Nicolas Chagny : « dans tous les pays où l’application « StopCovid » a été testée, on n’a jamais entendu que c’était super »

Rédigé par Mathilde COUVILLERS-FLORNOY
Publié le 17.04.2020
INTERVIEW - Nicolas Chagny était notre invité mercredi 16 avril. Président de l’Internet Society France depuis 2015, il met en garde les Français contre le projet d’application numérique du gouvernement : « StopCovid ».
Lors de son allocution lundi 13 avril, le président Emmanuel Macron a annoncé que le gouvernement travaillait à mettre en place une application mobile nommée « StopCovid ». Celle-ci recueillera les données de santé des Français, sur la base du volontariat, et les géolocalisera afin de limiter la propagation de la maladie. L’application sera donc en mesure de nous alerter si nous avons croisé une personne atteinte dans la rue. Mais l’idée de cette application fait débat. Nicolas Chagny, à la tête de l'Internet Society France, une ONG représentant les utilisateurs du web, appelle à la vigilance. Il émet plusieurs inquiétudes : « Notre crainte, c’est le côté magique de l’application (…) il ne faudra pas se dire que l’application va tout résoudre car c’est un peu plus compliqué que ça. (…) On parle de traçage de personnes dans un environnement de crise sanitaire avec des données de santé donc il faut faire attention ». La plus grande peur de Nicolas Chagny réside dans l’atteinte à la liberté individuelle de chacun. « Imaginez que vous soyez libre de télécharger l’application, mais que vous pouvez sortir uniquement si vous l’avez téléchargée. Dans ce cas là, on pourrait dire qu’on atteint à vos libertés (…) Ce qui va conditionner l’accord de personnes comme nous sur cette application, c’est le curseur qu’on va mettre sur les libertés ».
Justement, Nicolas Chagny a étudié tous les biais de l’application concernant la liberté individuelle. Pour se faire, il a consulté le Conseil National du Numérique, la Commission Nationale de l’Informatique et des Libertés (CNIL), la Commission des Droits de l’Homme et le Défenseur des droits en tant que garants de l’application. « On voudrait que ces organismes ne soient pas juste consultés au moment de l’idée, mais qu’ils le soient jusqu’au bout, parce que c’est là qu’on va se rendre compte des choses qui, peut-être, ne vont pas fonctionner.
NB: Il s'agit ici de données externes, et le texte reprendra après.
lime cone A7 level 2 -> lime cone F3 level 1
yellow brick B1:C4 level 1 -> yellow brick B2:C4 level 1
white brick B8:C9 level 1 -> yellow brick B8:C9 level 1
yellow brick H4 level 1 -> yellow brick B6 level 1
Il faut que toutes ces organisations, qui sont garantes de nos libertés, soient présentes au moment où on va mettre en oeuvre cette application. C’est très important pour nous ». Internet Society France souhaite également que l’application soit en « codes ouverts » pour que des professionnels puissent « décortiquer l’application » et en trouver les failles.
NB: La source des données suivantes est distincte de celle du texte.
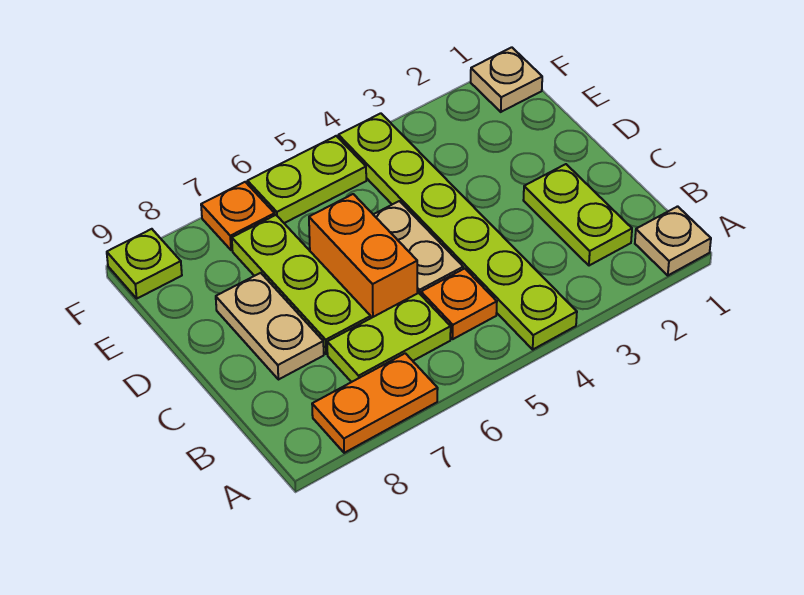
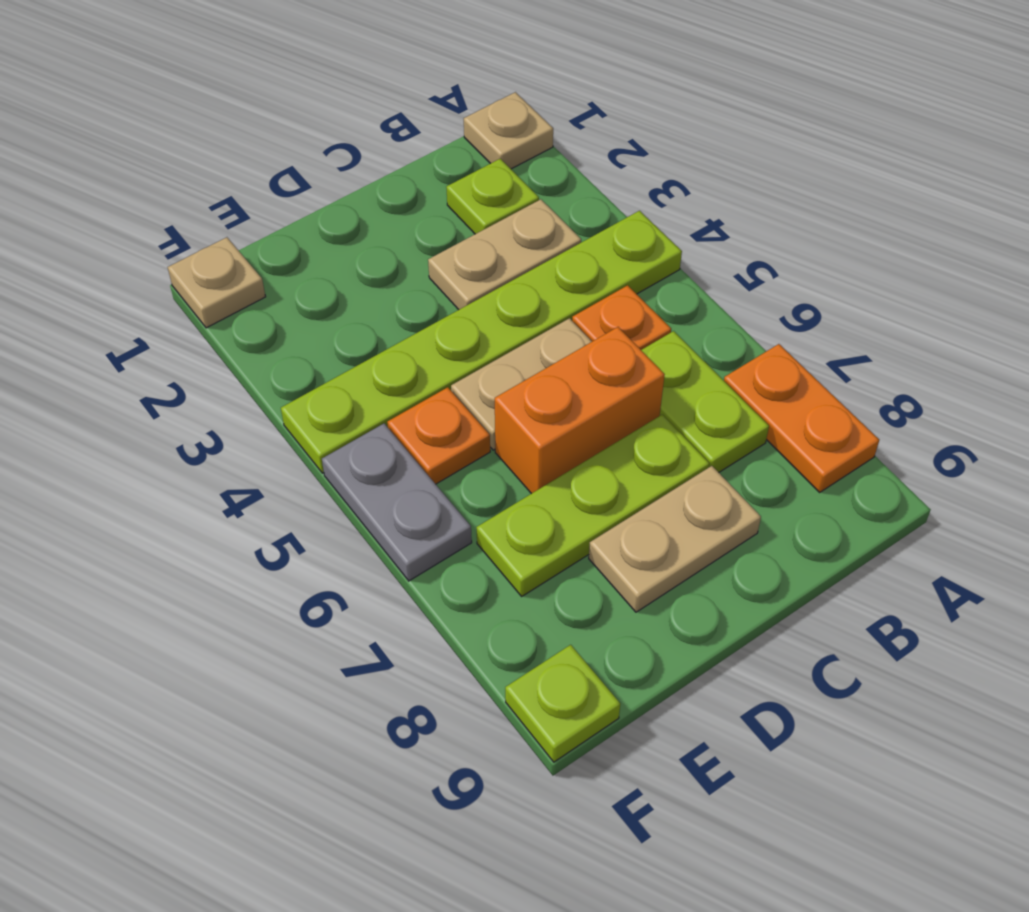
lime plate B2:C2 level 1 -> lime plate B2 level 1
none -> tan plate B3:C3 level 1
lime plate F5:F6 level 1 -> grey plate F5:F6 level 1
orange plate F7 level 1 -> orange plate E5 level 1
Après la liberté individuelle, le faux sentiment de sécurité
Tous les Français ne pourront pas se munir de l’application « StopCovid ». Les enfants et les personnes âgées n’ayant pas de smartphone seront, par exemple, laissés de côté. Pourtant ces personnes-là risquent aussi d’être touchées par le covid-19. Nicolas Chagny redoute également une sous-estimation de la maladie : « On a une petite inquiétude sur ce type d’application, c’est un sentiment : une fois que vous avez l’application, vous allez vous sentir protégé (…) Tout le problème, c’est la minimisation de la maladie : vous avez croisé des gens potentiellement malades et l’application ne vous l’a pas dit ». Le président de l'Internet Society France rappelle d’ailleurs que « dans tous les pays où l’application « StopCovid » a été testée, on n’a jamais entendu que c’était super donc il faut rester vigilant par rapport à cela ».
Et l’utilisation des données personnelles dans tout ça ?
Selon Nicolas Chagny, il faut que l’utilisation de « StopCovid » se fasse à court terme puisqu’il s’agit de données personnelles de santé : « Si avec ces données, on sait que untel est touché par la maladie et qu’après tous ses voisins le savent aussi, ça devient complexe ». La question de l’utilisation des données rejoint celle des libertés individuelles et la CNIL sera vigilante sur le consentement des utilisateurs de l’application. « StopCovid » est encore en pleine expérimentation et des personnes comme Nicolas Chagny en étudient tous les biais. Un débat parlementaire doit avoir lieu sur la question. Pour le moment, 46% des Français installeraient l’application sur leur téléphone, selon un sondage IFOP pour la Fondation Jean Jaurès, contre 45% qui ne le feraient pas.